Álvaro, lo has descrito perfectamente. El trabajo de Eduardo es un cúmulo de saber enológico y de acumulación de formación tradicional que acaba sustanciándose, simbolizándose, en él en su trabajo con la venencia. Pero es sólo la punta del iceberg, eso, por supuesto.
En más de una ocasión habló Eduardo de la figura del master blender y tú aludes de nuevo a esa labor. A mí me impresiona, pues lo he hecho como máximo con 4 aromas y características de vinos tintos en la cabeza para formar un ensamblaje, la increíble memoria olfativa y sápida que tiene que tener alguien como Eduardo para acabar conformando un fino como el que hoy tenía en la mano en una tienda de Barcelona, Inocente, a un precio por lo demás, irrisorio (sobre los 8 euros), cuando uno sabe bien (y tú lo describes a la perfección) el tipo de trabajo que hay detrá de esa botella.

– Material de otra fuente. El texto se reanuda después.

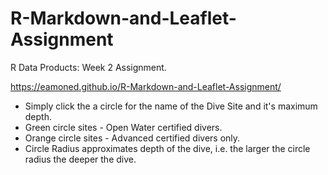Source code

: # R-Markdown-and-Leaflet-Assignment
R Data Products: Week 2 Assignment.

https://eamoned.github.io/R-Markdown-and-Leaflet-Assignment/

- Simply click the a circle for the name of the Dive Site and it's maximum depth.
- Green circle sites - Open Water certified divers.
- Orange circle sites - Advanced certified divers only. 
- Circle Radius approximates depth of the dive, i.e. the larger the circle radius the deeper the dive.
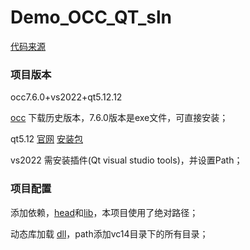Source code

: # Demo_OCC_QT_sln

[代码来源](https://www.bilibili.com/video/BV1N14y1N7q5/)

### 项目版本

occ7.6.0+vs2022+qt5.12.12

[occ](https://dev.opencascade.org/release) 下载历史版本，7.6.0版本是exe文件，可直接安装；

qt5.12 [官网](https://www.qt.io/offline-installers) [安装包](https://download.qt.io/archive/qt/5.12/5.12.12/qt-opensource-windows-x86-5.12.12.exe)

vs2022 需安装插件(Qt visual studio tools)，并设置Path；

### 项目配置

添加依赖，[head](D:\Alluser\akingse\TPL\OpenCASCADE-7.6.0-vc14-64\opencascade-7.6.0\inc)和[lib](D:\Alluser\akingse\TPL\OpenCASCADE-7.6.0-vc14-64\opencascade-7.6.0\win64\vc14\lib)，本项目使用了绝对路径；

动态库加载 [dll](D:\Alluser\akingse\TPL\OpenCASCADE-7.6.0-vc14-64\opencascade-7.6.0\win64\vc14\bin)，path添加vc14目录下的所有目录；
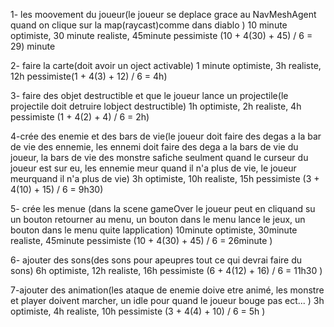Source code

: 1- les moovement du joueur(le joueur se deplace grace au NavMeshAgent quand on clique sur la map(raycast)comme dans diablo )
10 minute optimiste, 30 minute realiste, 45minute pessimiste (10 + 4(30) + 45) / 6 = 29) minute

2- faire la carte(doit avoir un oject activable)
1 minute optimiste, 3h realiste, 12h pessimiste(1 + 4(3) + 12) / 6 = 4h)

3- faire des objet destructible et que le joueur lance un projectile(le projectile doit detruire lobject destructible)
1h optimiste, 2h  realiste, 4h pessimiste (1 + 4(2) + 4) / 6 = 2h) 

4-crée des enemie et des bars de vie(le joueur doit faire des degas a la bar de vie des ennemie, 
les ennemi doit faire des dega a la bars de vie du joueur, la bars de vie des monstre safiche seulment quand le curseur du joueur est sur eu, 
les ennemie meur quand il n'a plus de vie, le joueur meurquand il n'a plus de vie)
3h optimiste, 10h  realiste, 15h pessimiste (3 + 4(10) + 15) / 6 = 9h30) 

5- crée les menue (dans la scene gameOver le joueur peut en cliquand su un bouton retourner au menu, un bouton dans le menu lance le jeux,
un bouton dans le menu quite lapplication)
10minute optimiste, 30minute  realiste,  45minute pessimiste (10 + 4(30) + 45) / 6 = 26minute )

6- ajouter des sons(des sons pour apeupres tout ce qui devrai faire du sons)
   6h optimiste, 12h  realiste,  16h pessimiste (6 + 4(12) + 16) / 6 = 11h30 )

7-ajouter des animation(les ataque de enemie doive etre animé, les monstre et player doivent marcher, un idle pour quand le joueur bouge pas ect... )
  3h optimiste, 4h  realiste,  10h pessimiste (3 + 4(4) + 10) / 6 = 5h )

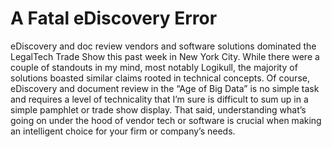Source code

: A Fatal eDiscovery Error
=========================
eDiscovery and doc review vendors and software solutions dominated the LegalTech Trade Show this past week in New York City. While there were a couple of standouts in my mind, most notably Logikull, the majority of solutions boasted similar claims rooted in technical concepts. Of course, eDiscovery and document review in the “Age of Big Data” is no simple task and requires a level of technicality that I’m sure is difficult to sum up in a simple pamphlet or trade show display. That said, understanding what’s going on under the hood of vendor tech or software is crucial when making an intelligent choice for your firm or company’s needs.
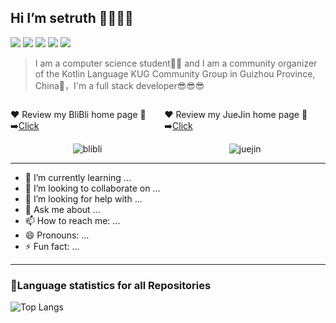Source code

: ## Hi I’m setruth 👋🤖🤖🤖
![](https://komarev.com/ghpvc/?username=setruth&color=yellow&label=home-page-review)
![](https://img.shields.io/github/stars/setruth?affiliations=OWNER&style=flat&color=green)
![](https://img.shields.io/github/followers/setruth?style=flat&color=blue)
![](https://img.shields.io/badge/FavProgLang-kotlin-purple?style=flat-square&logo=kotlin)
![](https://img.shields.io/badge/use-JetBrains-black?style=flat-square&logo=jetbrains)
> I am a computer science student👨‍💻 and I am a community organizer of the Kotlin Language KUG Community Group in Guizhou Province, China💖，I'm a full stack developer😎😎😎


<div style="display: flex;">
        <div style="width: fit-content;display: flex;flex-direction: column;align-items: center;">
            <p>❤️ Review my BliBli home page 👀➡️<a href="https://space.bilibili.com/367514778">Click</a></p>
            <img src="https://stats.justsong.cn/api/bilibili/?id=367514778" alt="blibli"  />
        </div>
        <div style="width: fit-content;display: flex;flex-direction: column;align-items: center;">
            <p>❤️ Review my JueJin home page 👀➡️<a href="https://juejin.cn/user/2946346893987704">Click</a></p>
            <img src="https://stats.justsong.cn/api/juejin?id=2946346893987704" alt="juejin"  />
        </div>
</div>

***

- 🌱 I’m currently learning ...
- 👯 I’m looking to collaborate on ...
- 🤔 I’m looking for help with ...
- 💬 Ask me about ...
- 📫 How to reach me: ...
- 😄 Pronouns: ...
- ⚡ Fun fact: ...

***
### 🚀Language statistics for all Repositories

![Top Langs](https://github-readme-stats.vercel.app/api/top-langs/?username=setruth)

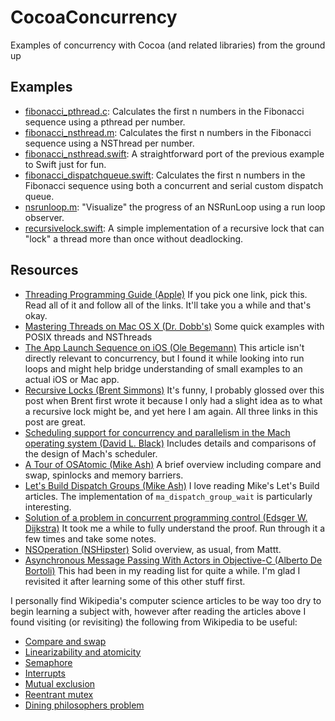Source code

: CocoaConcurrency
================

Examples of concurrency with Cocoa (and related libraries) from the ground up

## Examples
- [fibonacci_pthread.c](fibonacci_pthread.c): Calculates the first n numbers in the Fibonacci sequence using a pthread per number.
- [fibonacci_nsthread.m](fibonacci_nsthread.m): Calculates the first n numbers in the Fibonacci sequence using a NSThread per number.
- [fibonacci_nsthread.swift](fibonacci_nsthread.swift): A straightforward port of the previous example to Swift just for fun.
- [fibonacci_dispatchqueue.swift](fibonacci_dispatchqueue.swift): Calculates the first n numbers in the Fibonacci sequence using both a concurrent and serial custom dispatch queue.
- [nsrunloop.m](nsrunloop.m): "Visualize" the progress of an NSRunLoop using a run loop observer.
- [recursivelock.swift](recursivelock.swift): A simple implementation of a recursive lock that can "lock" a thread more than once without deadlocking.

## Resources
- [Threading Programming Guide (Apple)](https://developer.apple.com/library/mac/documentation/Cocoa/Conceptual/Multithreading/Introduction/Introduction.html) If you pick one link, pick this. Read all of it and follow all of the links. It'll take you a while and that's okay.
- [Mastering Threads on Mac OS X (Dr. Dobb's)](http://www.drdobbs.com/parallel/mastering-threads-on-macos-x/232602177) Some quick examples with POSIX threads and NSThreads
- [The App Launch Sequence on iOS (Ole Begemann)](http://oleb.net/blog/2011/06/app-launch-sequence-ios/) This article isn't directly relevant to concurrency, but I found it while looking into run loops and might help bridge understanding of small examples to an actual iOS or Mac app.
- [Recursive Locks (Brent Simmons)](http://inessential.com/2013/09/24/recursive_locks) It's funny, I probably glossed over this post when Brent first wrote it because I only had a slight idea as to what a recursive lock might be, and yet here I am again. All three links in this post are great.
- [Scheduling support for concurrency and parallelism in the Mach operating system (David L. Black)](http://repository.cmu.edu/cgi/viewcontent.cgi?article=2949&context=compsci) Includes details and comparisons of the design of Mach's scheduler. 
- [A Tour of OSAtomic (Mike Ash)](https://www.mikeash.com/pyblog/friday-qa-2011-03-04-a-tour-of-osatomic.html) A brief overview including compare and swap, spinlocks and memory barriers.
- [Let's Build Dispatch Groups (Mike Ash)](https://www.mikeash.com/pyblog/friday-qa-2013-08-16-lets-build-dispatch-groups.html) I love reading Mike's Let's Build articles. The implementation of `ma_dispatch_group_wait` is particularly interesting.
- [Solution of a problem in concurrent programming control (Edsger W. Dijkstra)](http://dl.acm.org/citation.cfm?id=944331.944352) It took me a while to fully understand the proof. Run through it a few times and take some notes.
- [NSOperation (NSHipster)](http://nshipster.com/nsoperation/) Solid overview, as usual, from Mattt.
- [Asynchronous Message Passing With Actors in Objective-C (Alberto De Bortoli)](http://albertodebortoli.github.io/blog/2014/05/20/asynchronous-message-passing-with-actors-in-objective-c/) This had been in my reading list for quite a while. I'm glad I revisited it after learning some of this other stuff first.

I personally find Wikipedia's computer science articles to be way too dry to begin learning a subject with, however after reading the articles above I found visiting (or revisiting) the following from Wikipedia to be useful:

- [Compare and swap](http://en.wikipedia.org/wiki/Compare-and-swap)
- [Linearizability and atomicity](http://en.wikipedia.org/wiki/Atomic_(computer_science))
- [Semaphore](http://en.wikipedia.org/wiki/Semaphore_(programming))
- [Interrupts](http://en.wikipedia.org/wiki/Interrupt)
- [Mutual exclusion](http://en.wikipedia.org/wiki/Mutex)
- [Reentrant mutex](http://en.wikipedia.org/wiki/Reentrant_mutex)
- [Dining philosophers problem](http://en.wikipedia.org/wiki/Dining_philosophers_problem)
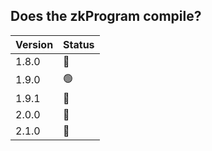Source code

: ## Does the zkProgram compile?

| Version | Status |
| ------- | ------ |
| 1.8.0   | 🔴     |
| 1.9.0   | 🟢     |
| 1.9.1   | 🔴     |
| 2.0.0   | 🔴     |
| 2.1.0   | 🔴     |
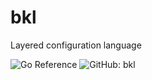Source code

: # bkl

Layered configuration language

![Go Reference](https://bkl.gopatchy.io/go-reference.svg)
![GitHub: bkl](https://bkl.gopatchy.io/github-bkl.svg)
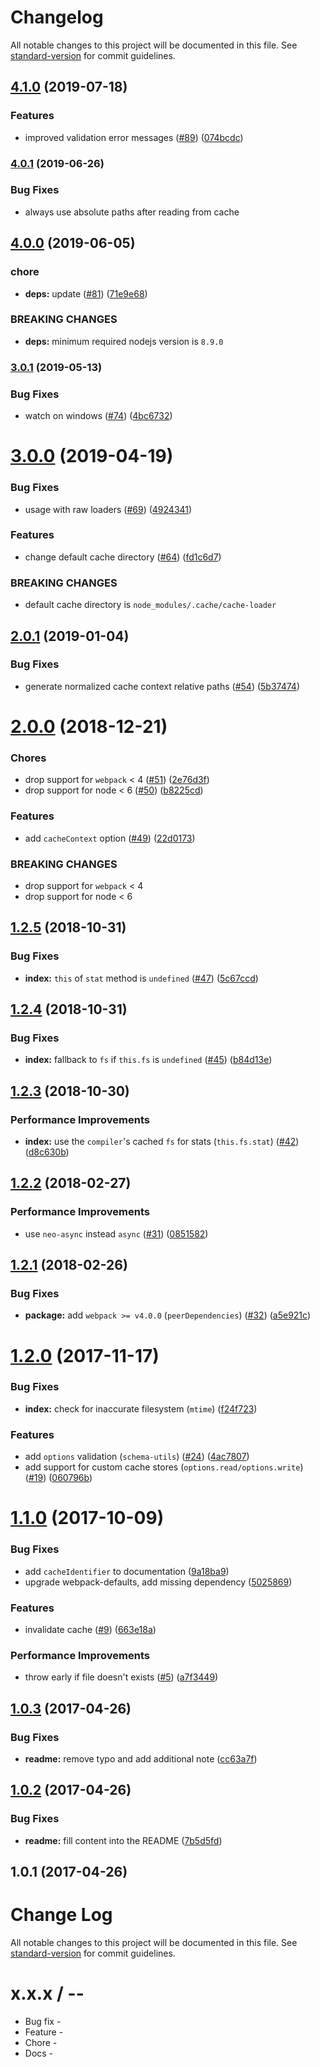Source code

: # Changelog

All notable changes to this project will be documented in this file. See [standard-version](https://github.com/conventional-changelog/standard-version) for commit guidelines.

## [4.1.0](https://github.com/webpack-contrib/cache-loader/compare/v4.0.1...v4.1.0) (2019-07-18)


### Features

* improved validation error messages ([#89](https://github.com/webpack-contrib/cache-loader/issues/89)) ([074bcdc](https://github.com/webpack-contrib/cache-loader/commit/074bcdc))



### [4.0.1](https://github.com/webpack-contrib/cache-loader/compare/v4.0.0...v4.0.1) (2019-06-26)


### Bug Fixes

* always use absolute paths after reading from cache



## [4.0.0](https://github.com/webpack-contrib/cache-loader/compare/v3.0.1...v4.0.0) (2019-06-05)


### chore

* **deps:** update ([#81](https://github.com/webpack-contrib/cache-loader/issues/81)) ([71e9e68](https://github.com/webpack-contrib/cache-loader/commit/71e9e68))


### BREAKING CHANGES

* **deps:** minimum required nodejs version is `8.9.0`



### [3.0.1](https://github.com/webpack-contrib/cache-loader/compare/v3.0.0...v3.0.1) (2019-05-13)


### Bug Fixes

* watch on windows ([#74](https://github.com/webpack-contrib/cache-loader/issues/74)) ([4bc6732](https://github.com/webpack-contrib/cache-loader/commit/4bc6732))



<a name="3.0.0"></a>
# [3.0.0](https://github.com/webpack-contrib/cache-loader/compare/v2.0.1...v3.0.0) (2019-04-19)


### Bug Fixes

* usage with raw loaders ([#69](https://github.com/webpack-contrib/cache-loader/issues/69)) ([4924341](https://github.com/webpack-contrib/cache-loader/commit/4924341))


### Features

* change default cache directory ([#64](https://github.com/webpack-contrib/cache-loader/issues/64)) ([fd1c6d7](https://github.com/webpack-contrib/cache-loader/commit/fd1c6d7))


### BREAKING CHANGES

* default cache directory is `node_modules/.cache/cache-loader`



<a name="2.0.1"></a>
## [2.0.1](https://github.com/webpack-contrib/cache-loader/compare/v2.0.0...v2.0.1) (2019-01-04)


### Bug Fixes

* generate normalized cache context relative paths ([#54](https://github.com/webpack-contrib/cache-loader/issues/54)) ([5b37474](https://github.com/webpack-contrib/cache-loader/commit/5b37474))



<a name="2.0.0"></a>
# [2.0.0](https://github.com/webpack-contrib/cache-loader/compare/v1.2.5...v2.0.0) (2018-12-21)


### Chores

* drop support for `webpack` < 4 ([#51](https://github.com/webpack-contrib/cache-loader/issues/51)) ([2e76d3f](https://github.com/webpack-contrib/cache-loader/commit/2e76d3f))
* drop support for node < 6 ([#50](https://github.com/webpack-contrib/cache-loader/issues/50)) ([b8225cd](https://github.com/webpack-contrib/cache-loader/commit/b8225cd))


### Features

* add `cacheContext` option ([#49](https://github.com/webpack-contrib/cache-loader/issues/49)) ([22d0173](https://github.com/webpack-contrib/cache-loader/commit/22d0173))


### BREAKING CHANGES

* drop support for `webpack` < 4
* drop support for node < 6



<a name="1.2.5"></a>
## [1.2.5](https://github.com/webpack-contrib/cache-loader/compare/v1.2.4...v1.2.5) (2018-10-31)


### Bug Fixes

* **index:** `this` of `stat` method is `undefined` ([#47](https://github.com/webpack-contrib/cache-loader/issues/47)) ([5c67ccd](https://github.com/webpack-contrib/cache-loader/commit/5c67ccd))



<a name="1.2.4"></a>
## [1.2.4](https://github.com/webpack-contrib/cache-loader/compare/v1.2.3...v1.2.4) (2018-10-31)


### Bug Fixes

* **index:** fallback to `fs` if `this.fs` is `undefined` ([#45](https://github.com/webpack-contrib/cache-loader/issues/45)) ([b84d13e](https://github.com/webpack-contrib/cache-loader/commit/b84d13e))



<a name="1.2.3"></a>
## [1.2.3](https://github.com/webpack-contrib/cache-loader/compare/v1.2.2...v1.2.3) (2018-10-30)


### Performance Improvements

* **index:** use the `compiler`'s cached `fs` for stats (`this.fs.stat`) ([#42](https://github.com/webpack-contrib/cache-loader/issues/42)) ([d8c630b](https://github.com/webpack-contrib/cache-loader/commit/d8c630b))



<a name="1.2.2"></a>
## [1.2.2](https://github.com/webpack-contrib/cache-loader/compare/v1.2.1...v1.2.2) (2018-02-27)


### Performance Improvements

* use `neo-async` instead `async` ([#31](https://github.com/webpack-contrib/cache-loader/issues/31)) ([0851582](https://github.com/webpack-contrib/cache-loader/commit/0851582))



<a name="1.2.1"></a>
## [1.2.1](https://github.com/webpack-contrib/cache-loader/compare/v1.2.0...v1.2.1) (2018-02-26)


### Bug Fixes

* **package:** add `webpack >= v4.0.0` (`peerDependencies`) ([#32](https://github.com/webpack-contrib/cache-loader/issues/32)) ([a5e921c](https://github.com/webpack-contrib/cache-loader/commit/a5e921c))



<a name="1.2.0"></a>
# [1.2.0](https://github.com/webpack-contrib/cache-loader/compare/v1.1.0...v1.2.0) (2017-11-17)


### Bug Fixes

* **index:** check for inaccurate filesystem (`mtime`)  ([f24f723](https://github.com/webpack-contrib/cache-loader/commit/f24f723))


### Features

* add `options` validation (`schema-utils`) ([#24](https://github.com/webpack-contrib/cache-loader/issues/24)) ([4ac7807](https://github.com/webpack-contrib/cache-loader/commit/4ac7807))
* add support for custom cache stores (`options.read/options.write`) ([#19](https://github.com/webpack-contrib/cache-loader/issues/19)) ([060796b](https://github.com/webpack-contrib/cache-loader/commit/060796b))



<a name="1.1.0"></a>
# [1.1.0](https://github.com/webpack-contrib/cache-loader/compare/v1.0.3...v1.1.0) (2017-10-09)


### Bug Fixes

* add `cacheIdentifier` to documentation ([9a18ba9](https://github.com/webpack-contrib/cache-loader/commit/9a18ba9))
* upgrade webpack-defaults, add missing dependency ([5025869](https://github.com/webpack-contrib/cache-loader/commit/5025869))


### Features

* invalidate cache ([#9](https://github.com/webpack-contrib/cache-loader/issues/9)) ([663e18a](https://github.com/webpack-contrib/cache-loader/commit/663e18a))


### Performance Improvements

* throw early if file doesn't exists ([#5](https://github.com/webpack-contrib/cache-loader/issues/5)) ([a7f3449](https://github.com/webpack-contrib/cache-loader/commit/a7f3449))



<a name="1.0.3"></a>
## [1.0.3](https://github.com/webpack-contrib/cache-loader/compare/v1.0.2...v1.0.3) (2017-04-26)


### Bug Fixes

* **readme:** remove typo and add additional note ([cc63a7f](https://github.com/webpack-contrib/cache-loader/commit/cc63a7f))



<a name="1.0.2"></a>
## [1.0.2](https://github.com/webpack-contrib/cache-loader/compare/v1.0.1...v1.0.2) (2017-04-26)


### Bug Fixes

* **readme:** fill content into the README ([7b5d5fd](https://github.com/webpack-contrib/cache-loader/commit/7b5d5fd))



<a name="1.0.1"></a>
## 1.0.1 (2017-04-26)



# Change Log

All notable changes to this project will be documented in this file. See [standard-version](https://github.com/conventional-changelog/standard-version) for commit guidelines.

x.x.x / <year>-<month>-<day>
==================

  * Bug fix -
  * Feature -
  * Chore -
  * Docs -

Es una "batalla" que hay que librar, Álvaro, la de informar a la gente del auténtico valor que tienen estos vinos y la gente que los hace. Gente como tú lleva muchos años en la brecha y yo, modestamente, intento también ayudar a fijar la atención en ellos. Son un patrimonio enológico mundial que tenemos que ayudar a preservar, consumiéndolo (aunque pueda parecer paradójico)!!!